Smith then argues that despite the prevalence of such anecdotes, there is little real evidence that young people are learning differently:
In the large view, rather than the creation of something entirely new, what our latest explosion of technological advances has done for us, by and large, is to provide us with new ways to do the same old things we’ve been doing since we drifted out of the Olduvai Gorge across the Serengeti and fanned out into Europe, Asia and the Americas.
Therefore, Smith says we should be skeptical of claims that today’s young people are all that different from the young people of a generation ago — and we should be skeptical of claims that we need extensive educational reform because of social media and/or other technological innovations.
Dan, Interesting post on the Grinell Smith article. While I would agree with Grinell that from a neuro-biological, cognitive-constructivist, and socio-cultural point of views, computer technology and the Internet has not significantly changed how children (and adults) learn, I disagree with Grinell in that Internet and computer technology (ICT) have influenced the habits and preferences of children in ways that educators need to pay attention to and need to alter instruction in response. There is evidence that American children today are more likely to “multitask” with electronic devices (e.g., do homework while texting, IM’ing, watching YouTube and listening to music, at the same time). In addition, electronic mass media has become an even stronger competitor for children’s attention and mindshare than ever. For schools and educators, this means we need to make learning more interesting and engaging, especially for students in the mid- and lower-end of the achievement spectrum. Furthermore, we may need to devote more time in formal and informal education settings to teach students how to focus and concentrate on one thing for extended periods of time.
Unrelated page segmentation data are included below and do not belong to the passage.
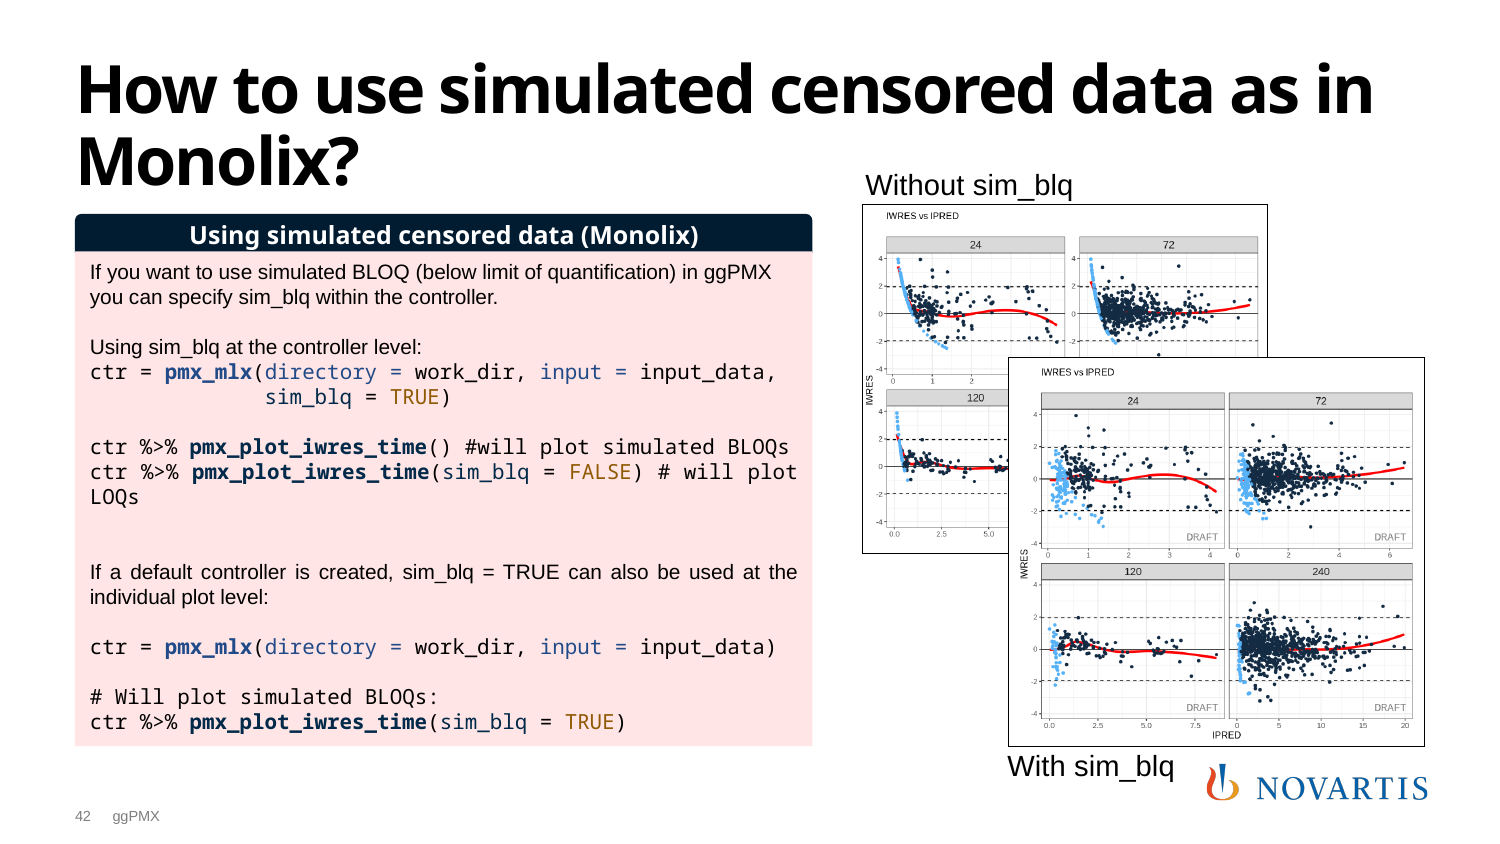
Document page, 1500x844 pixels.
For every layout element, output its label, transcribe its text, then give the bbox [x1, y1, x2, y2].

text_box With sim_blq [992, 740, 1190, 790]
text_box Without sim_blq [850, 158, 1089, 209]
picture [1204, 761, 1430, 803]
footer ggPMX [113, 806, 735, 844]
picture [861, 203, 1269, 555]
text_box Using simulated censored data (Monolix) [73, 212, 814, 254]
text_box If you want to use simulated BLOQ (below limit of quantification) in ggPMX you can specify sim_blq within the controller. Using sim_blq at the controller level: ctr = pmx_mlx(directory = work_dir, input = input_data, sim_blq = TRUE) ctr %>% pmx_plot_iwres_time() #will plot simulated BLOQs ctr %>% pmx_plot_iwres_time(sim_blq = FALSE) # will plot LOQs If a default controller is created, sim_blq = TRUE can also be used at the individual plot level: ctr = pmx_mlx(directory = work_dir, input = input_data) # Will plot simulated BLOQs: ctr %>% pmx_plot_iwres_time(sim_blq = TRUE) [74, 250, 813, 747]
slide_number 42 [75, 806, 113, 844]
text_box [1007, 357, 1426, 747]
title How to use simulated censored data as in Monolix? [75, 56, 1425, 214]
Joe, thanks for the alternate viewpoint. I feel your last sentence is especially important; I’m definitely seeing the need for that in the religious education I do.
“To teach students how to focus on one thing for extended periods of time” is a definition of education. Multitasking is just distraction made acceptable. Driving, turning a corner while talking with a cell phone in the other hand–made possible by automatic transmissions, impossible by shifting–is an example of multitasking as distraction. One cannot drive well, or talk well, in such a circumstance. Yet no one notices–as no-one notices our supposedly smart US Prez has his b-ball buddy from Chicago–who taught two years of GYM–heading our national public education, with billions of dollars to turn our schools into coaching marvels. Does Germany have such an uneducated Sect’y of Ed? China?